Start of Text for analysis
Rodeo bullfigher Roach Hedeman looks back on decades of protecting riders, entertaining crowds, and cheating death as a rodeo clown.
At a small rodeo on the outskirts of Wichita Falls, Gary “Roach” Hedeman stares at an empty red-dirt arena, recalling the time Panhandle Slim, a legendary bucking bull, stepped on his head. Oh hell, this is going to hurt, he recalls thinking.
“That sonofabitch used to run over me all the time,” Hedeman says. “He didn’t break anything. I got lucky. He usually turned back and spun closer to the pens, but he went farther. My timing was off.”
Nowadays, Roach, 61, spends his time judging small bull-riding competitions around Texas instead of fighting bulls as a rodeo clown. He’s also been hosting auctions and benefit shows for rodeo friends who are all older and facing health issues. The rodeo life isn’t known for its good retirement and health insurance packages. Roach has had to work several odd jobs to make ends meet, and when he was married, rely on his wife, who worked for a school district, to provide health insurance.
It’s a warm September evening in 2021, and the retired rodeo clown seems larger than life walking among the bull pens, bull riders, and stock contractors behind the rodeo arena. He moves slower than he did when he was younger in cleats, elbow, knee and hip pads (for when he was sore), and tape for his ankles. White paint around his eyes and mouth, red paint on his nose, he wore a black peace sign under his right eye, a blue teardrop under his left one, and double Rs on his chin for him and a childhood friend who accidentally shot and killed himself when they were younger. But he quit wearing the makeup in the late ’90s.
“They weren’t called bullfighters back then,” he says.
Roach wears his rodeo clown scars proudly, including a burn scar that covers the left side of his body from the belly up. He got it from the malfunction of a gunpowder trick that also blew off his thumb. He greets the cowboys and cowgirls with a nod and a smile.
“This motherf’er is the best bullfighting, bull-riding motherf’er I’d ever seen,” one announces as we walk past.
“OK, OK, I’ll give you your $5 later,” Roach tells him and laughs.
Their admiration, in part, has to do with Roach’s legacy. Along with his involvement in the New Mexico Junior Rodeo Association, the National High School Rodeo Association, National Intercollegiate Rodeo Association, and Professional Rodeo Cowboys Association, he fought bucking bulls at more than 400 rodeos, including the 1996 National Finals Rodeo and the Professional Bull Riders world finals between 1996 and 1999. He also raised Biloxi Blues, the 2006 World Champion bucking bull, and was inducted into the Texas Rodeo Hall of Fame in 2014.
End of Text for analysis
Start of Extracted material
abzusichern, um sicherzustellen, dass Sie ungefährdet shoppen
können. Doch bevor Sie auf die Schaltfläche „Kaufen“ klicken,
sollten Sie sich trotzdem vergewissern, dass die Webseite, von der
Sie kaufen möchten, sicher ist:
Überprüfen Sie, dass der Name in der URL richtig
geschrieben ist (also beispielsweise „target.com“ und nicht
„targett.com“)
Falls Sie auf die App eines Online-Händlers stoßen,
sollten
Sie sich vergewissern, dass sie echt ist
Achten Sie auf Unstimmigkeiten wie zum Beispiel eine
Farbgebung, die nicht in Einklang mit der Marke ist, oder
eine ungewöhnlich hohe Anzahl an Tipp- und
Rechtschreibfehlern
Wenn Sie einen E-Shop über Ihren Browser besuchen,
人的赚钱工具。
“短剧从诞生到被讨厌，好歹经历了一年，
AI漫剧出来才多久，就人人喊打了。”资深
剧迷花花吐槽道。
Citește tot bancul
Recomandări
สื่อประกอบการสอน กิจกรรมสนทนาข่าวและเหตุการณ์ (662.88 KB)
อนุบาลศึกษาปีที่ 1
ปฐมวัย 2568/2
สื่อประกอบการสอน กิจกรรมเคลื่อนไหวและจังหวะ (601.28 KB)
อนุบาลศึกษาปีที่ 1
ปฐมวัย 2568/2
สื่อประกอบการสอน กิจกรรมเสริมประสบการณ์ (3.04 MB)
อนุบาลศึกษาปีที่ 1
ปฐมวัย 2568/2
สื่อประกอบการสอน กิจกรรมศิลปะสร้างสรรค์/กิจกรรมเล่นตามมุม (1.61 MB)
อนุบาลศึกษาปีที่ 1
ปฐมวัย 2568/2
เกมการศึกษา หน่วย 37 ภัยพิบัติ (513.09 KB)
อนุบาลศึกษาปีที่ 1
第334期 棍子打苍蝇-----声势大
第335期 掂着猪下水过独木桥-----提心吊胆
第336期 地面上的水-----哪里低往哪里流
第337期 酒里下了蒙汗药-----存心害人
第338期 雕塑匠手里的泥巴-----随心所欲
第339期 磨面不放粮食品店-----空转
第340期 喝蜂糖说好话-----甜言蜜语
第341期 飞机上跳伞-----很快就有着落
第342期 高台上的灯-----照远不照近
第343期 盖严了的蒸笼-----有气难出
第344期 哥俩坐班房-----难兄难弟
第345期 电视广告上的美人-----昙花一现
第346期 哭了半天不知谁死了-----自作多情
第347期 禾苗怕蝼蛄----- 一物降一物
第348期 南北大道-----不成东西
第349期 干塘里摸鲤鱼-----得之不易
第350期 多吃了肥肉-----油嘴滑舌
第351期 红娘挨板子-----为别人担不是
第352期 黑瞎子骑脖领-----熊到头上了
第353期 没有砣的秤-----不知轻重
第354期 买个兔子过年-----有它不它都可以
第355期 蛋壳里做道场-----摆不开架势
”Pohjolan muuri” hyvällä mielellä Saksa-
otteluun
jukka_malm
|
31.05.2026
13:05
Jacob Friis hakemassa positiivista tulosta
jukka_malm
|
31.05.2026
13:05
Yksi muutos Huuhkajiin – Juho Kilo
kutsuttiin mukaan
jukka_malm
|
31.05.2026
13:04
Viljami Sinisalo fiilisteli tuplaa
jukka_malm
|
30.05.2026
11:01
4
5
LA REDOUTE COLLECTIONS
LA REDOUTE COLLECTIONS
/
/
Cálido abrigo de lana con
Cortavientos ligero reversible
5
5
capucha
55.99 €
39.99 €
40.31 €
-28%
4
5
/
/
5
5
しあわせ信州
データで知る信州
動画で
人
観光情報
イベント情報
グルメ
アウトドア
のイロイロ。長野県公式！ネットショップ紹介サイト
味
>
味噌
End of Extracted material
■ Aim of the task: Continue the profile of retired rodeo clown Roach Hedeman, picking up right after its last sentence.

■ Output for this exercise:
“I think everyone else was sick that year,” he jokes.
For several decades, he entertained fans with Buster the Beach Dog and Trigger, a palomino pony he trained to count, play dead, and say prayers.
They’re dead now. Roach smiles when he mentions their names.
Only about a dozen of the 27 bull riders expected on this early September evening have shown up to ride for the $4,000 purse. It would have been a larger amount, Roach says, if more riders had paid the entry fee.
Roach’s eyes lose focus, and he pushes back his cowboy hat and shakes his head. “It’s not like it used to be. When we were young and getting on bulls, there would have been 59 guys standing here, wanting to get on the bulls. We would have been turning them down, not having enough bulls for them to ride.
“I’ve been saying it for 25 years now: rodeo and bull riding is slowly dying.”
Roach gravitated toward the rodeo clowns in the 1960s when he was a child in northeastern New Mexico and El Paso. He earned his nickname at 4 years old from a family friend who told Roach’s father, “That boy gets into everything. He’s just like a cockroach.”
He began hanging out with the rodeo clowns, who, in turn, would let him help them with their clown acts. His father, Red Hedeman, worked at a racetrack in New Mexico in the summer and in El Paso in the winter. Roach’s youngest brother, Tuff, was the only one of the seven siblings born in the Lone Star State. “I used to tell him as a little kid, ‘They just found you. You’re adopted. They found you down on the plaza,’” Roach recalls behind the bull pens at the Wichita Falls rodeo.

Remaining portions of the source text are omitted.